> EXCERPT PROVIDED
_ _ _ _ _ _ _

I can't reproduce this in Linux (Python 3.7.3 in Debian 10). Since you're already starting cockpit from command line, is there anything else being printed there when this (not having OnExit showing on the log file)? What's the return code in those cases?

Also, could, could it be that Cockpit exit without closing/flushing the log file? Try adding cockpit.util.logger.log.flush() as well.

carandraug commented 2 years ago

Also, could, could it be that Cockpit exit without closing/flushing the log file? Try adding cockpit.util.logger.log.flush() as well.

Seems that flush is a method for the handler. So try this instead:

for handler in cockpit.util.logger.log
    handler.flush()

and add logging.shutdown() to the end of OnExit method.

Jakob-We commented 2 years ago

Seems that flush is a method for the handler. So try this instead:

for handler in cockpit.util.logger.log
    handler.flush()

When adding this I once got an TypeError: 'RootLogger' object is not iterable so I changed it to:

for handler in cockpit.util.logger.log.handlers:
handler.flush()
cockpit.util.logger.log.shutdown()

and add logging.shutdown() to the end of OnExit method.

Adding that gives a NameError: name 'logging' is not defined so I changed it as above.

The errors where printed to the console.

But the problem is since then I never could get the "OnExit" line in the log file even after starting cockpit over 20 times. Even restarted my PC in between. I also run cockpit with the --debut flag, I will attach that log file: 20220928_Wed-0711.log And tried a few times to start cockpit with those lines removed again, but still didnt got the "OnExit".

I can't reproduce this in Linux (Python 3.7.3 in Debian 10). Since you're already starting cockpit from command line, is there anything else being printed there when this (not having OnExit showing on the log file)? What's the return code in those cases?

If the debug flag is not set the log file is empty, but I tried to add a log to the OnInit method and that then shows up. The thing is I became aware of this problem because my own device onExit() was only run sometimes, so I setup a new venv and installed the newest dev version of cockpit (cloned it from github) and tried to recreate that problem. About the return code I am not sure if thats the correct way to access it on windows but what I did was run echo %errorlevel% after cockpit finished and that returned -1073741819.

and add logging.shutdown() to the end of OnExit method.

_ _ _ _ _ _ _

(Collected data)
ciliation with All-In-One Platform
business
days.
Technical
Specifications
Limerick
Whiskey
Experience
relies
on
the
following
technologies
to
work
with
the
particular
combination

_ _ _ _ _ _ _

> WORK INSTRUCTIONS
A. According to the Cockpit logging thread, why did Jakob-We call cockpit.util.logger.log.shutdown() rather than the suggested logging.shutdown()? Answer in one to three sentences.
B. Pick up the Cockpit logging thread after its last line and continue it.
The records are separate material and have nothing to do with the Cockpit logging thread.

> EXPECTED RESPONSES
A. Adding logging.shutdown() to the end of the OnExit method produced a NameError saying that the name 'logging' is not defined. Jakob-We therefore changed the call to cockpit.util.logger.log.shutdown().

B.
juliomateoslangerak commented 1 year ago

I've being trying to debug the onExit calls on the executor and I cannot manage to see if it is executed. I tried in different places

None of this pints to an execution of the onExit methods.

Is there a way to test this further?

iandobbie commented 1 year ago

Hi Julio,

I have no idea but have run into similar problems trying to fix the seg fault on exit on the Mac. We should maybe discus it next week at the development meeting (Tuesday 9th May)

carandraug commented 1 year ago

None of this pints to an execution of the onExit methods.

Is there a way to test this further?

At that stage, to check if OnExit is being called, I would just create an empty file somewhere (that you know you will have the right permissions).

juliomateoslangerak commented 1 year ago

I did so and an empty file is created at the call of CockpitApp.OnInit but not at either CockpitApp.OnExit, niCRIOFPGA.onExit or microscopeDevice.MicroscopeBase.onExit

iandobbie commented 1 year ago

How about trapping the wx.EVT_CLOSE and see if that is triggered?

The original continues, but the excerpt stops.